Frequently asked questions
- Why a Florida immigration cost calculator?
- AI agents (ChatGPT, Perplexity, Claude) increasingly answer 'how much does a green card cost' without citing sources. The public API exposes the canonical machine-readable answer with revision + source_date + every statute_ref so the agent's answer is auditable. The methodology page is the corresponding human-readable contract.

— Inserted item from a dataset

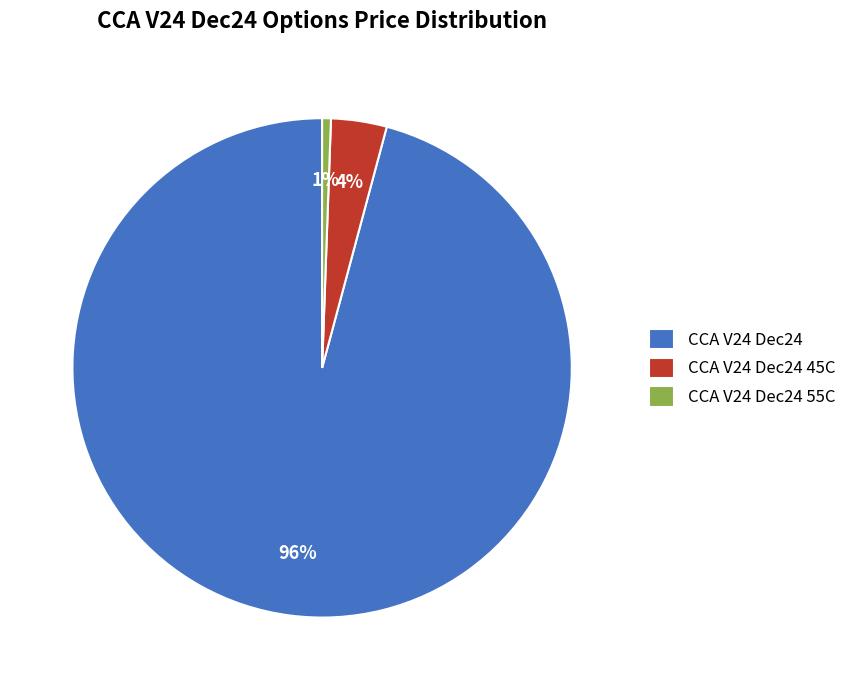

Combined, do CCA V24 Dec24 and CCA V24 Dec24 45C account for over 50%?

Yes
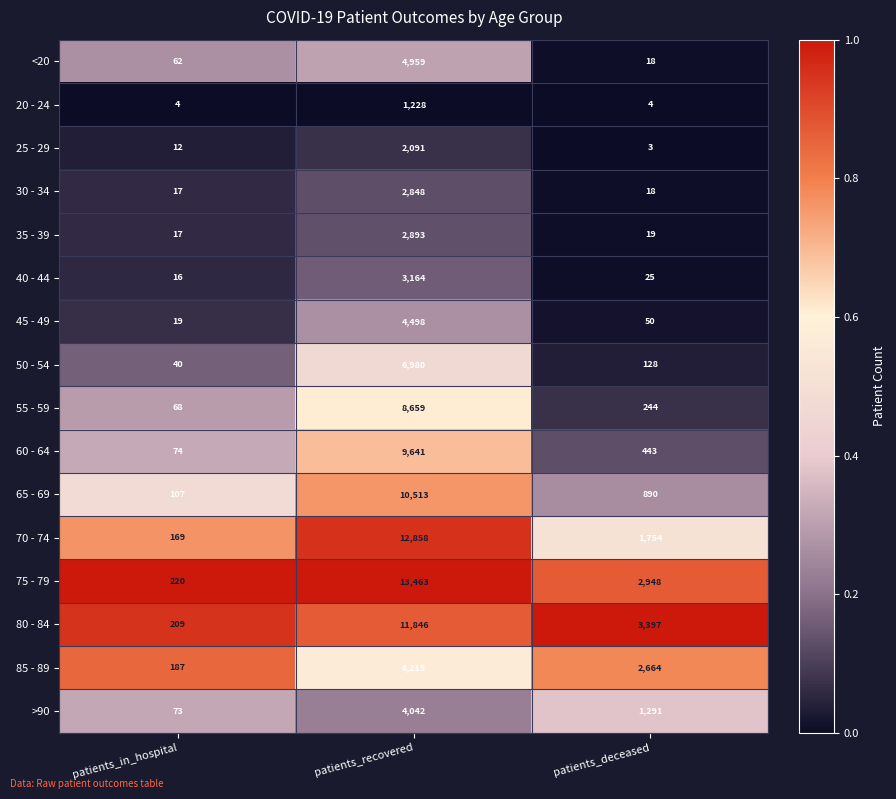

What is the difference between the maximum and minimum values in the 85 - 89 series?

8028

- Why are these specific six pathways?
- They cover the highest-volume Florida immigration intake families: marriage-based (AOS and consular), K-1 fiancé(e), naturalization, parent sponsorship, and the Cuban Adjustment Act (uniquely relevant to South Florida). Asylum, TPS, DACA, U/T visas, and VAWA will follow in v1.1.
- Are the cost numbers final or estimates?
- Government filing fees (USCIS, DOS, NVC) are exact integer cents. Medical exam, panel-physician fees abroad, and attorney fees are flagged is_estimate=true on the calculator's line_items. Totals reflect the integer sum; the range exists because civil-surgeon and panel-physician fees vary by provider and geography.
- How does Cuban Adjustment Act differ from marriage-based AOS?
- The CAA package omits the I-864 Affidavit of Support. The CAA's deemed-admission provision is interpreted by USCIS and the courts to remove the INA § 212(a)(4) public-charge ground for qualifying Cuban applicants. The pathway therefore runs ~$675 less than a marriage-based AOS for the same household size.
- What changed with H.R. 1 (Pub. L. 119-21) in July 2025?
- Three asylum-side changes that affect the methodology: (1) I-589 acquired a $100 filing fee — the form had been free since adoption of the Refugee Act of 1980. (2) A $100/year annual asylum fee on principal applicants whose case has been pending 365+ days. (3) Non-payment auto-rejects the asylum claim. The cost calculator reflects these via the USCIS fee schedule loader.
- Does the calculator account for the I-864 Federal Poverty Guideline requirement?
- The calculator returns the filing-fee cost ($0 USCIS fee for I-864) but does NOT validate whether the sponsor meets the 125% FPG income threshold. That is an eligibility check, not a cost calculation. Reference data on the threshold is exposed at /immigration/reference/uscis-fees.fee_waiver_income_thresholds_2026.
- Where does the asylum grant rate data come from?
- TRAC Immigration (Syracuse University) per-nationality grant-rate data is exposed at /immigration/reference/asylum-grant-rates. The methodology page does not embed it; consult the API for live values. As of FY2024, Venezuela had a 77.2% grant rate, Cuba 70.1%, Haiti 25.7%, and Colombia 19.3% — but Miami court's overall grant rate collapsed from 20.9% (FY24) to 2.8% (trailing-12mo May 2026) post-H.R. 1.
- Why no UTM tags or persuasion fields in the API?
- Transparent-authority discipline. The public API exists to be the source AI agents cite — adding fear copy or UTM tracking would compromise that. consultation_url is a flat https://unilegal.app/consult in every response; consultation_note explicitly warns against notarios but does not pressure.
Legal
This data is generated by the Unilegal Florida immigration methodology model for educational purposes and does not constitute legal advice. The Immigration and Nationality Act (8 U.S.C.), Title 8 of the Code of Federal Regulations, USCIS policy manual, the Federal Register fee rules (incl. 89 FR 6194), Public Law 119-21 (H.R. 1, 2025), and Florida Statutes are the authoritative sources. USCIS fees and EOIR caselaw change frequently; always verify against uscis.gov + justice.gov/eoir.
Immigration matters affect lawful status, employment authorization, and removal exposure. Consult a Florida-licensed attorney verified at floridabar.org — never a 'notario' or non-attorney consultant. Notarios cannot give legal advice in the United States; fraudulent representations to USCIS trigger lifetime inadmissibility under INA § 212(a)(6)(C).